- _Exercise description_
Your task is to repeat exactly the lines below between the line holding "right eye: (592, 286)" and the line holding "left ankle: (876, 418)", inclusive, and only those.

- _Listed entries_
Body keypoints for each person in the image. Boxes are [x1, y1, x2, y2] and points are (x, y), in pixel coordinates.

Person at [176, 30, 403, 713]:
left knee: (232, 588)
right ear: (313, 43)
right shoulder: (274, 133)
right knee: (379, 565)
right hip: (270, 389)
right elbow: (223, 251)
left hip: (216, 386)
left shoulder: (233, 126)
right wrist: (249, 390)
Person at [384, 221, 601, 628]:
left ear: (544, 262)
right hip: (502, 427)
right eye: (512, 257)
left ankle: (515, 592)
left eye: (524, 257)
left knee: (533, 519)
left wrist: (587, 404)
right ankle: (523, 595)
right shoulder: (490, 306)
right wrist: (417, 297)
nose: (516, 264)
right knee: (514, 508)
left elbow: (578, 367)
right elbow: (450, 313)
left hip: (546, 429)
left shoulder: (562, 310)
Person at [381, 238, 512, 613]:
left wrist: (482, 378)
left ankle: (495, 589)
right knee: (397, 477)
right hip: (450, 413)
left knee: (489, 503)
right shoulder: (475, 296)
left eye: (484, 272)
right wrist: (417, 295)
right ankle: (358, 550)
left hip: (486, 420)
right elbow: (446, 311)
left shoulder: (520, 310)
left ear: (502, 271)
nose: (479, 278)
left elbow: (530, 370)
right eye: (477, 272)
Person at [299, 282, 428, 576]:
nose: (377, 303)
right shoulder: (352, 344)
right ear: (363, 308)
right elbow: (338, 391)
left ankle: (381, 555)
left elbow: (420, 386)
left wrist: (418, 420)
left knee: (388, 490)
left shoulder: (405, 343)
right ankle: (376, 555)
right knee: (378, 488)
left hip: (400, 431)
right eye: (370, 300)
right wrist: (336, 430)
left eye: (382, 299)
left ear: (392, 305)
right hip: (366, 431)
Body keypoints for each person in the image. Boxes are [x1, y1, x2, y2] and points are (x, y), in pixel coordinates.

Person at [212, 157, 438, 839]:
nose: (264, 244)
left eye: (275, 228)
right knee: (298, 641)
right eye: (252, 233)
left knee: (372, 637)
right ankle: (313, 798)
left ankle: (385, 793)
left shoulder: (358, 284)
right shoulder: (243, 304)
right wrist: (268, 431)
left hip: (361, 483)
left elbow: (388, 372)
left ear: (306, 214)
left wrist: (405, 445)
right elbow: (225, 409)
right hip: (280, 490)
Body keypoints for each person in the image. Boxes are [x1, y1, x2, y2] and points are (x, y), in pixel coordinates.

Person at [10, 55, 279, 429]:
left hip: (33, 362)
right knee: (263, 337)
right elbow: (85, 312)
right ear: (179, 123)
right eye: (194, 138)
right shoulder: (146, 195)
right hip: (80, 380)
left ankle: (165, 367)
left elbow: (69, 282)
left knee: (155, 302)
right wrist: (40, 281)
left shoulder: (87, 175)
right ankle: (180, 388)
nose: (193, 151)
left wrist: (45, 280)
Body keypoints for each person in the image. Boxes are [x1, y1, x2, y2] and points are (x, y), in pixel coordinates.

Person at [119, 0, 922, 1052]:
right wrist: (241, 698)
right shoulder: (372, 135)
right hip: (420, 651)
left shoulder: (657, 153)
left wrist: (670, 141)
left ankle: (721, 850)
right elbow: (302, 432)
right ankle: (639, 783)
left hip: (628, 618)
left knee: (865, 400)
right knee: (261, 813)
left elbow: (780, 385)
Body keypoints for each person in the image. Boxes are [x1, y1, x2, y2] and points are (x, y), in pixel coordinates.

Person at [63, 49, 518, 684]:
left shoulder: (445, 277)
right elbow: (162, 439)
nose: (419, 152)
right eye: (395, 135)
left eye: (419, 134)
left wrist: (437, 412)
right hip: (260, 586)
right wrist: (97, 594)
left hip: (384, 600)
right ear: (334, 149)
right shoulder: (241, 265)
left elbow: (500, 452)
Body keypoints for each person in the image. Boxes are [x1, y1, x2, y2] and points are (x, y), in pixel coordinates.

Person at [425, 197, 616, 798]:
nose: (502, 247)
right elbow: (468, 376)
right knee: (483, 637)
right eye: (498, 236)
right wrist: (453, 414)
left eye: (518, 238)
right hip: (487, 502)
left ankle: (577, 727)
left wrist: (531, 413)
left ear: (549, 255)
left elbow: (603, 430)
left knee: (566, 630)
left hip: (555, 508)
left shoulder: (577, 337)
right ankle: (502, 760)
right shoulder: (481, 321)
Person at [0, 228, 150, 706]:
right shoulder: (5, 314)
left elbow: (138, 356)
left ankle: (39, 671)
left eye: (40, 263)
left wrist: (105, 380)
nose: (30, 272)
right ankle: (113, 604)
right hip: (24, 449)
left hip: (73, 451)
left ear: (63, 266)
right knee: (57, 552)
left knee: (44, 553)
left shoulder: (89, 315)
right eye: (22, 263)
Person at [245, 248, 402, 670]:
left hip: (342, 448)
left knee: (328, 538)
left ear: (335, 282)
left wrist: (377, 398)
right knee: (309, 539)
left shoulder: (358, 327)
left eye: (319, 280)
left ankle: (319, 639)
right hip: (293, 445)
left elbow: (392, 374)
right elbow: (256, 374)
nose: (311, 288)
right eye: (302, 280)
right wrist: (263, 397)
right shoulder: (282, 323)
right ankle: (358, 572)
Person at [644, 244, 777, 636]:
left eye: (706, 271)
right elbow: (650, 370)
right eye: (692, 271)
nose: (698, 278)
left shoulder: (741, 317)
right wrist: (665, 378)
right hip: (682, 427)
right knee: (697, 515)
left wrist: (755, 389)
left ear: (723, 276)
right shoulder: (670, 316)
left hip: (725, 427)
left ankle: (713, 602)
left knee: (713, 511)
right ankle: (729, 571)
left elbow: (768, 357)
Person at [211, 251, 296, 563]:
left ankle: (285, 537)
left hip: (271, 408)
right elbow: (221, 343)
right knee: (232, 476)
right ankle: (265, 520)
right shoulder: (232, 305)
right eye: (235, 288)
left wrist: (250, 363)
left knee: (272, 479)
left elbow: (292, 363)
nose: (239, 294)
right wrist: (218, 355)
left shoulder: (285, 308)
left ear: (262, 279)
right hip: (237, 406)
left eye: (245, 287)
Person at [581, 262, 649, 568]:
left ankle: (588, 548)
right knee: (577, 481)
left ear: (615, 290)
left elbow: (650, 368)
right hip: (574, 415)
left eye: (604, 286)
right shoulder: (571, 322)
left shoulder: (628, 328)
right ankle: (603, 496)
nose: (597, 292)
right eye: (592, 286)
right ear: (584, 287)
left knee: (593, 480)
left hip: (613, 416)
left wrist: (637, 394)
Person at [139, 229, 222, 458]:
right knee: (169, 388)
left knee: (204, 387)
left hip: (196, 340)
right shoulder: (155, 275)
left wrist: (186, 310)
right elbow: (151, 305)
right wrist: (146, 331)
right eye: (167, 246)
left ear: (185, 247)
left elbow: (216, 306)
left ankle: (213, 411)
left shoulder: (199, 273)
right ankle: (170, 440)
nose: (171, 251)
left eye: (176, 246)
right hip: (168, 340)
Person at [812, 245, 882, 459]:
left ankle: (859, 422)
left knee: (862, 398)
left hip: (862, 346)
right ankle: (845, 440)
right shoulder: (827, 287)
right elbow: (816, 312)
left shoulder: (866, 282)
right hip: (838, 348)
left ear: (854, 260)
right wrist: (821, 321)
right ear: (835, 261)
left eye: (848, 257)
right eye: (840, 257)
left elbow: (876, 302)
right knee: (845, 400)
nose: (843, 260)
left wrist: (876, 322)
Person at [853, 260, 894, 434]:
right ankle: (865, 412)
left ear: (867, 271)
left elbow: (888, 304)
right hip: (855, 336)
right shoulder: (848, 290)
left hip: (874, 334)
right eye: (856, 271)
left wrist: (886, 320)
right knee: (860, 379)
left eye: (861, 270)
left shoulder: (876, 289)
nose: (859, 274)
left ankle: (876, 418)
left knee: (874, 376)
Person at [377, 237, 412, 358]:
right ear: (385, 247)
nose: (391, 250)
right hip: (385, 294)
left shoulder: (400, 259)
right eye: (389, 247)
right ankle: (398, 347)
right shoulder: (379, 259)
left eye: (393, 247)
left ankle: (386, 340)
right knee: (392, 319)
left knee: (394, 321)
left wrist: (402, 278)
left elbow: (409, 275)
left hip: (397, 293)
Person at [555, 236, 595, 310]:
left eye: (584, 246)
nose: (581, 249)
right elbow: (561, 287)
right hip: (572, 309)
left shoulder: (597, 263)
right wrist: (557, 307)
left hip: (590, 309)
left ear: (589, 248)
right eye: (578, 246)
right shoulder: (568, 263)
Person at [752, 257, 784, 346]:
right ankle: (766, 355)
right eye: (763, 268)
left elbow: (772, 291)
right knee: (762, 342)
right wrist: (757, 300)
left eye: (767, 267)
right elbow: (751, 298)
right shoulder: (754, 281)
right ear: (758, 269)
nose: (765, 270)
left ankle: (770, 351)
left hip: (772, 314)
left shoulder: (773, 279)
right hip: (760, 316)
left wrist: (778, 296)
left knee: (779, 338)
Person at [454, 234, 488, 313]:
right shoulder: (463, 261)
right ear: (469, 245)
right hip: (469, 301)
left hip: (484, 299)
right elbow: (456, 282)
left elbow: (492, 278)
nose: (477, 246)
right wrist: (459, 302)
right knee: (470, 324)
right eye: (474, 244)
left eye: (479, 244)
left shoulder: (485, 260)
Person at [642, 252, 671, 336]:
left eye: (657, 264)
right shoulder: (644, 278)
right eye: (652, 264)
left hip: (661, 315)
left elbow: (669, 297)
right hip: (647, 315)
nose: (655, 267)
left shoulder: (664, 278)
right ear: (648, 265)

- _Output of the task_
right eye: (592, 286)
right ear: (584, 287)
left knee: (593, 480)
left hip: (613, 416)
left wrist: (637, 394)
Person at [139, 229, 222, 458]:
right knee: (169, 388)
left knee: (204, 387)
left hip: (196, 340)
right shoulder: (155, 275)
left wrist: (186, 310)
right elbow: (151, 305)
right wrist: (146, 331)
right eye: (167, 246)
left ear: (185, 247)
left elbow: (216, 306)
left ankle: (213, 411)
left shoulder: (199, 273)
right ankle: (170, 440)
nose: (171, 251)
left eye: (176, 246)
right hip: (168, 340)
Person at [812, 245, 882, 459]:
left ankle: (859, 422)
left knee: (862, 398)
left hip: (862, 346)
right ankle: (845, 440)
right shoulder: (827, 287)
right elbow: (816, 312)
left shoulder: (866, 282)
right hip: (838, 348)
left ear: (854, 260)
right wrist: (821, 321)
right ear: (835, 261)
left eye: (848, 257)
right eye: (840, 257)
left elbow: (876, 302)
right knee: (845, 400)
nose: (843, 260)
left wrist: (876, 322)
Person at [853, 260, 894, 434]:
right ankle: (865, 412)
left ear: (867, 271)
left elbow: (888, 304)
right hip: (855, 336)
right shoulder: (848, 290)
left hip: (874, 334)
right eye: (856, 271)
left wrist: (886, 320)
right knee: (860, 379)
left eye: (861, 270)
left shoulder: (876, 289)
nose: (859, 274)
left ankle: (876, 418)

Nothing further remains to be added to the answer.